**ASSIGNMENT:** Since only part of the material below is wanted, output exactly the lines from the one with "4. 文字转语音模块（可选）" up to and including the one with "## *Definitions*".

**PROVIDED INFORMATION:**
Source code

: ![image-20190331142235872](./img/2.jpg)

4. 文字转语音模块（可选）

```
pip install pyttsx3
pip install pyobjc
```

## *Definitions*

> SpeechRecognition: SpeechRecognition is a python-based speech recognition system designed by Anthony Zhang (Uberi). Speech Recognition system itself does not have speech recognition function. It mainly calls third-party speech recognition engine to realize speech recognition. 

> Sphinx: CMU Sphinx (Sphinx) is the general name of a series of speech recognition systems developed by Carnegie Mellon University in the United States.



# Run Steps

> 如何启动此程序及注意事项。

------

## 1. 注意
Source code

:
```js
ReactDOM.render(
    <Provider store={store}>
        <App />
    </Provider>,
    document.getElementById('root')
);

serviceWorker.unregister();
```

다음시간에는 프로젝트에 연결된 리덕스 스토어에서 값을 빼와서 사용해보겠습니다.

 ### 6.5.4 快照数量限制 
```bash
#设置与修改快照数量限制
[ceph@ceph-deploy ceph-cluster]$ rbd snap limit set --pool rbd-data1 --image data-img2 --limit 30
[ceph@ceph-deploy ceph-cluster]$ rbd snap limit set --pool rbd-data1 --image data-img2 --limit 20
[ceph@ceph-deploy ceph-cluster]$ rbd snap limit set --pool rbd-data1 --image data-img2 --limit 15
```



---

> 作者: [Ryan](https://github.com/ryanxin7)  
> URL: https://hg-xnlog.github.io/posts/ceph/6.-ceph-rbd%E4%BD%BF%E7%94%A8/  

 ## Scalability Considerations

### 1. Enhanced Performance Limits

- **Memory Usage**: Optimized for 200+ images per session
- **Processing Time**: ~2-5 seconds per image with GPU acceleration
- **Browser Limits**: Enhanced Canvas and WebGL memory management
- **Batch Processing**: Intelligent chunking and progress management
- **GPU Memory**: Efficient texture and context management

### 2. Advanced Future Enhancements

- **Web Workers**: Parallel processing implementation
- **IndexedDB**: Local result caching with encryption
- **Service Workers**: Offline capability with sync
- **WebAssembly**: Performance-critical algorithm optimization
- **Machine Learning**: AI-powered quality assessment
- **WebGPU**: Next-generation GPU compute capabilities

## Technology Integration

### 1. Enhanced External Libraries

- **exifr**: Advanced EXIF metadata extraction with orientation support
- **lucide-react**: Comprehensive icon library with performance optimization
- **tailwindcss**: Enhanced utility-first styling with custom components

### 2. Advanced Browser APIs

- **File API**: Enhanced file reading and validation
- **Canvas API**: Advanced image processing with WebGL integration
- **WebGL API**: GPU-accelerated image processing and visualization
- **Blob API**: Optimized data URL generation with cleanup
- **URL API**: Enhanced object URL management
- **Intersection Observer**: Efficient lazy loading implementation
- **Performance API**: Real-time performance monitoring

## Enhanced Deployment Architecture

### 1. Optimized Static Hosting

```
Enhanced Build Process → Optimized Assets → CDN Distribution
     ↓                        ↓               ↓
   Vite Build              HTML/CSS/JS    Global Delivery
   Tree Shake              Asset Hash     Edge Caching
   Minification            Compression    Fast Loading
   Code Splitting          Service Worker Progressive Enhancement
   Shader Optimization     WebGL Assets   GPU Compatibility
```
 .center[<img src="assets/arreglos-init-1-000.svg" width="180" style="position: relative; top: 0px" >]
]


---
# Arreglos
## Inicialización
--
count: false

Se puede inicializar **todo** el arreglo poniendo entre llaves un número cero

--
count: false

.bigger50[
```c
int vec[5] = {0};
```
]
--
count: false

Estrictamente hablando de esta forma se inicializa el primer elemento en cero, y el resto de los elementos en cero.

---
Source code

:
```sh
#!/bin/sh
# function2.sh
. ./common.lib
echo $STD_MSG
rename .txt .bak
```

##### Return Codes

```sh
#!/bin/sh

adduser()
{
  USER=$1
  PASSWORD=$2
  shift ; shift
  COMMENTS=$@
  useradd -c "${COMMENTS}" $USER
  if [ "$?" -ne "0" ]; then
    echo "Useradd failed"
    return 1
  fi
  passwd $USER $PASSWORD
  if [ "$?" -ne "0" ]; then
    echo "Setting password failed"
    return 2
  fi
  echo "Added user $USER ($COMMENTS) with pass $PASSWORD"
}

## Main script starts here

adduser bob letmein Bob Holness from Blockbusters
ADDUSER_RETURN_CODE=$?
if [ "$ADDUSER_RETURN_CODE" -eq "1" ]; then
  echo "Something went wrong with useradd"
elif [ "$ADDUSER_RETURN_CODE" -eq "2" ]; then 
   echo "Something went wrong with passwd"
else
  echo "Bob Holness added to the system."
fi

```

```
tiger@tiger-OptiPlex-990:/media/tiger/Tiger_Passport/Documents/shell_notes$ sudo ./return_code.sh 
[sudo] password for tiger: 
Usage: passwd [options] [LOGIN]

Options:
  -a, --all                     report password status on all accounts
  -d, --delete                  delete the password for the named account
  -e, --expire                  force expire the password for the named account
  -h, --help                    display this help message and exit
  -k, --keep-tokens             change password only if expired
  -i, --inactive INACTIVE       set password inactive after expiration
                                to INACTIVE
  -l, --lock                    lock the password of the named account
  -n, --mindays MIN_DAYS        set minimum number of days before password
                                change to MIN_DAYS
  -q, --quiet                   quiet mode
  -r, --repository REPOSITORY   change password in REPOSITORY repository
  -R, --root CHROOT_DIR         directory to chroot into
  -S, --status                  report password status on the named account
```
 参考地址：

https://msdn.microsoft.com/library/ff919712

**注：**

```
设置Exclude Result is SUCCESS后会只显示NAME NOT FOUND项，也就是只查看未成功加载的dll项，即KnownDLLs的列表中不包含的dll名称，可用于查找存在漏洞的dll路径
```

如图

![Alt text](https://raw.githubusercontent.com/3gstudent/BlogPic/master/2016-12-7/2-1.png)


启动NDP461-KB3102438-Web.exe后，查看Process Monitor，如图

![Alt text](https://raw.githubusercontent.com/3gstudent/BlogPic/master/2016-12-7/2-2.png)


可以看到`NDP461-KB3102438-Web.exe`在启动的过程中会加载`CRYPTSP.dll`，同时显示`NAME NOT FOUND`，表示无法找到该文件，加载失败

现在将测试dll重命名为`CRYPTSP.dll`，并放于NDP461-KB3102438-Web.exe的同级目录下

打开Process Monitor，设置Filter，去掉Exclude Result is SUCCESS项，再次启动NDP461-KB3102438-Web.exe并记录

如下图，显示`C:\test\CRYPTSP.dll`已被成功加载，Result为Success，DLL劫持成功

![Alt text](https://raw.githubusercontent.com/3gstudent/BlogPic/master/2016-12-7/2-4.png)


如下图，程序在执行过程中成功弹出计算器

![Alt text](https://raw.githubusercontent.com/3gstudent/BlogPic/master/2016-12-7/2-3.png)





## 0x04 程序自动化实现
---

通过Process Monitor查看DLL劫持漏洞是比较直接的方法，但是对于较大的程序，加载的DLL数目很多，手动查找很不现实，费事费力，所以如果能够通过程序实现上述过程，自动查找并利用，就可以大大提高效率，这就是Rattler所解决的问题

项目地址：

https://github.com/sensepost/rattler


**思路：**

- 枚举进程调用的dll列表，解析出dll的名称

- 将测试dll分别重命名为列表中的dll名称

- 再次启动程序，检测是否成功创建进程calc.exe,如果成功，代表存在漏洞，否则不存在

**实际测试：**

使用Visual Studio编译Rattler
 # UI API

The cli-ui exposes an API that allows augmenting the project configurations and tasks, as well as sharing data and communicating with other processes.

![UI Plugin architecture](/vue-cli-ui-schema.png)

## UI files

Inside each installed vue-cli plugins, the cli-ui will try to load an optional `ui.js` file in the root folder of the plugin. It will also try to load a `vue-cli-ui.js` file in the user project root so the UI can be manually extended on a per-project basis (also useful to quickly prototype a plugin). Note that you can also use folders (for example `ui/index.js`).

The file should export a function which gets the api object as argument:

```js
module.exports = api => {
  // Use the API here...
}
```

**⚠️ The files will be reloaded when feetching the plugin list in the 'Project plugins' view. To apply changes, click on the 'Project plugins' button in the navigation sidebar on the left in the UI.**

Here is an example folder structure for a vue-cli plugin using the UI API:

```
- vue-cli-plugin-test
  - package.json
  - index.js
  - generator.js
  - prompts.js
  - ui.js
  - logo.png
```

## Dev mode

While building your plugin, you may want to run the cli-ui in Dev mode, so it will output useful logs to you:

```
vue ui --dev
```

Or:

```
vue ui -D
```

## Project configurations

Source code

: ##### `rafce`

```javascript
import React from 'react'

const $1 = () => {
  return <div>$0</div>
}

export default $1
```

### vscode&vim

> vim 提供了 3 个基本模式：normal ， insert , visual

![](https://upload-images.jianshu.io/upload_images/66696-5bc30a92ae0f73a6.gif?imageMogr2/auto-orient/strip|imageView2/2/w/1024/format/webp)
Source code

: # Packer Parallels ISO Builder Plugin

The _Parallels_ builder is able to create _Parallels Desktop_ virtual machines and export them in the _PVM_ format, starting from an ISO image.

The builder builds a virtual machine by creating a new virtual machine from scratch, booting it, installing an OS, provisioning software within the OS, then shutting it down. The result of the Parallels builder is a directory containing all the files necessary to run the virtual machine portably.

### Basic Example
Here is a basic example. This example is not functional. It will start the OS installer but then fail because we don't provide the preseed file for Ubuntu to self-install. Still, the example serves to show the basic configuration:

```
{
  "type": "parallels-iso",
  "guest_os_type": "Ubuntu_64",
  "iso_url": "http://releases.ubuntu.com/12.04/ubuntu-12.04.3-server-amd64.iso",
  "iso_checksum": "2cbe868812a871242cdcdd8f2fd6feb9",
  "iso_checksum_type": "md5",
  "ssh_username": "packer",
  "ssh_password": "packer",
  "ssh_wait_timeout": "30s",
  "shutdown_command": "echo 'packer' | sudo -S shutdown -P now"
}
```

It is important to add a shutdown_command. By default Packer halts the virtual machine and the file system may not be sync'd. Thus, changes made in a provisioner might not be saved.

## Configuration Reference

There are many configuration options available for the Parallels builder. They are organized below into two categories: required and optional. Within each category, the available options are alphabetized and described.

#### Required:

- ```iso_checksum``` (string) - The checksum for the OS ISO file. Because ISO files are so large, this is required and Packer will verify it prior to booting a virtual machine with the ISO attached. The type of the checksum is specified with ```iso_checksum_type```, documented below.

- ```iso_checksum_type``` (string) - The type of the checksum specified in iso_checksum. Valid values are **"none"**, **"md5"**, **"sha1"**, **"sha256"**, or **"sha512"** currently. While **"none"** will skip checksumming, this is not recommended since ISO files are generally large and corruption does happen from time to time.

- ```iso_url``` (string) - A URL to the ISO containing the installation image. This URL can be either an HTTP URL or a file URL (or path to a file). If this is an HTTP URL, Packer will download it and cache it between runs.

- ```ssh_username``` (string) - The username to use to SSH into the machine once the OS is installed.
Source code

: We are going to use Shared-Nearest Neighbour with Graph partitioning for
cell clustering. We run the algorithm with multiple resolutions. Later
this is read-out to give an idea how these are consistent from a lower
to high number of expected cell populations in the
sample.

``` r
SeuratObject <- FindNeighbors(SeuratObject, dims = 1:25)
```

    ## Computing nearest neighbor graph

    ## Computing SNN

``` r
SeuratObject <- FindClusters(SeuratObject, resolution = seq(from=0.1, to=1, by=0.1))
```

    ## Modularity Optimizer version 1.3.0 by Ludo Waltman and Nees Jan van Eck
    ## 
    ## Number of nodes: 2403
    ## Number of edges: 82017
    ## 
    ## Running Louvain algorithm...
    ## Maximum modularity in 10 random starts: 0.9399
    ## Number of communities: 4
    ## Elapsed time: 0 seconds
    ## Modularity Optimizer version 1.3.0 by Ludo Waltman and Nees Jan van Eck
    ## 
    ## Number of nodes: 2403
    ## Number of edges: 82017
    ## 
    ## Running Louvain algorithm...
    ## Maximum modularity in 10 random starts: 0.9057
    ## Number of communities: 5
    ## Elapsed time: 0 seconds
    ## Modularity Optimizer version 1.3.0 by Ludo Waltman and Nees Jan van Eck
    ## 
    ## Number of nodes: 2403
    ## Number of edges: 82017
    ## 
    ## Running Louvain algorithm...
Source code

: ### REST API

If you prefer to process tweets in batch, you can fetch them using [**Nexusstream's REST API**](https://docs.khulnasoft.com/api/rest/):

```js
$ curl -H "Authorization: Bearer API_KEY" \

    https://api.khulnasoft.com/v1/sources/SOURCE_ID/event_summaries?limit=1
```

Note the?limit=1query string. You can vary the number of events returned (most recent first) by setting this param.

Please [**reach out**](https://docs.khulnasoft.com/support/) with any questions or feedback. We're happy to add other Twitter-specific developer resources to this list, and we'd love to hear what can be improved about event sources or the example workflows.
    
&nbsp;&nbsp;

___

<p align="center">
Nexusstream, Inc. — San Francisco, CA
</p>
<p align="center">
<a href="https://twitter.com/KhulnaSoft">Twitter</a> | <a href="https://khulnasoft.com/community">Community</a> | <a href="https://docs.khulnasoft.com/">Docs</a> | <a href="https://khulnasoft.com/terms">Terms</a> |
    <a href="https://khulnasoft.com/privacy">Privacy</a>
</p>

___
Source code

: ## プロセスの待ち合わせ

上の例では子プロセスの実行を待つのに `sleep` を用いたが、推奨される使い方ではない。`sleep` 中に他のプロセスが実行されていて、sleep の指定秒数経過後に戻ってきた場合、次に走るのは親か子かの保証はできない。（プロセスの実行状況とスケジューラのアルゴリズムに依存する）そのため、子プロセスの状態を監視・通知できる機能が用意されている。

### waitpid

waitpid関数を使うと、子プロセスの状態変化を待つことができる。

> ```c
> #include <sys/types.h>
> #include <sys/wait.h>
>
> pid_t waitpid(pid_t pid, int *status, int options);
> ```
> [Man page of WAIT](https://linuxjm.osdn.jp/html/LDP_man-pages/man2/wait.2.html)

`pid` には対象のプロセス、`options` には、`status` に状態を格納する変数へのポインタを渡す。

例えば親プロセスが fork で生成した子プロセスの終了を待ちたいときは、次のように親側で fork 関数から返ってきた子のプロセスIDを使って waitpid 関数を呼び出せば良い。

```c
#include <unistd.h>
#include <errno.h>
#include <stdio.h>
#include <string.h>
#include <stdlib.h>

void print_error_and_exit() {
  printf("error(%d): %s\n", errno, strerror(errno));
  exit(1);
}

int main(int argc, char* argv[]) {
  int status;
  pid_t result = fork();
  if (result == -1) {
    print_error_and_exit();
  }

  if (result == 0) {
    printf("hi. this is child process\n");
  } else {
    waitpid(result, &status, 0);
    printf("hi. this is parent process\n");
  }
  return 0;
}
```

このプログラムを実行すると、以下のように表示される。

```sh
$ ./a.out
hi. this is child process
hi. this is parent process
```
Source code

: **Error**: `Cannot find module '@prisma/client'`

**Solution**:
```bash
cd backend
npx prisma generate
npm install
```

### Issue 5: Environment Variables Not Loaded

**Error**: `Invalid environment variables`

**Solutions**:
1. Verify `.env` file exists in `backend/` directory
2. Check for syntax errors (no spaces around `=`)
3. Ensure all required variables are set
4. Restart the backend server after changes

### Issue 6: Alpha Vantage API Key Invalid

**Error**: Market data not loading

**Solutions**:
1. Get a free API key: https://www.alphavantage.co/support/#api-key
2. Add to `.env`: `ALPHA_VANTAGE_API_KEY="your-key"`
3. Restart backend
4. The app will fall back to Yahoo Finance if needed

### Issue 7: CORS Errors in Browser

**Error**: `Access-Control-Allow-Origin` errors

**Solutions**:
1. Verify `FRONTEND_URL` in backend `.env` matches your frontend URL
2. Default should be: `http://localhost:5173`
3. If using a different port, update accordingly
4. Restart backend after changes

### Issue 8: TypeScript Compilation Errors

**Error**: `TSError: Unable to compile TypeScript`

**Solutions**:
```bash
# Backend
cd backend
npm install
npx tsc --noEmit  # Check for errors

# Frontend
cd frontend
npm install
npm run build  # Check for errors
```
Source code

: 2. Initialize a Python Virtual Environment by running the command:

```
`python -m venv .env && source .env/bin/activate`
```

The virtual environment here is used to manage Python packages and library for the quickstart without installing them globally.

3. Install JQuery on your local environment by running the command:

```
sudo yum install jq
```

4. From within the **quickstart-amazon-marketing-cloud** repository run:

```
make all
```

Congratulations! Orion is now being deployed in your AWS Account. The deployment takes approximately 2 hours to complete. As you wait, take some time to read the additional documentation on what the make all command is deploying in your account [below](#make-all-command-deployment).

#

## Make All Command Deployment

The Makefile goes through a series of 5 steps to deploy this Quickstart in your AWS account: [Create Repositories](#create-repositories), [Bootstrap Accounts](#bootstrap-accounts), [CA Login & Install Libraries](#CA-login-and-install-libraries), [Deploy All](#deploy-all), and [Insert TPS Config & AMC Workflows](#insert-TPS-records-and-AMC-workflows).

**RESULT OF THIS EXERCISE:**
4. 文字转语音模块（可选）

```
pip install pyttsx3
pip install pyobjc
```

## *Definitions*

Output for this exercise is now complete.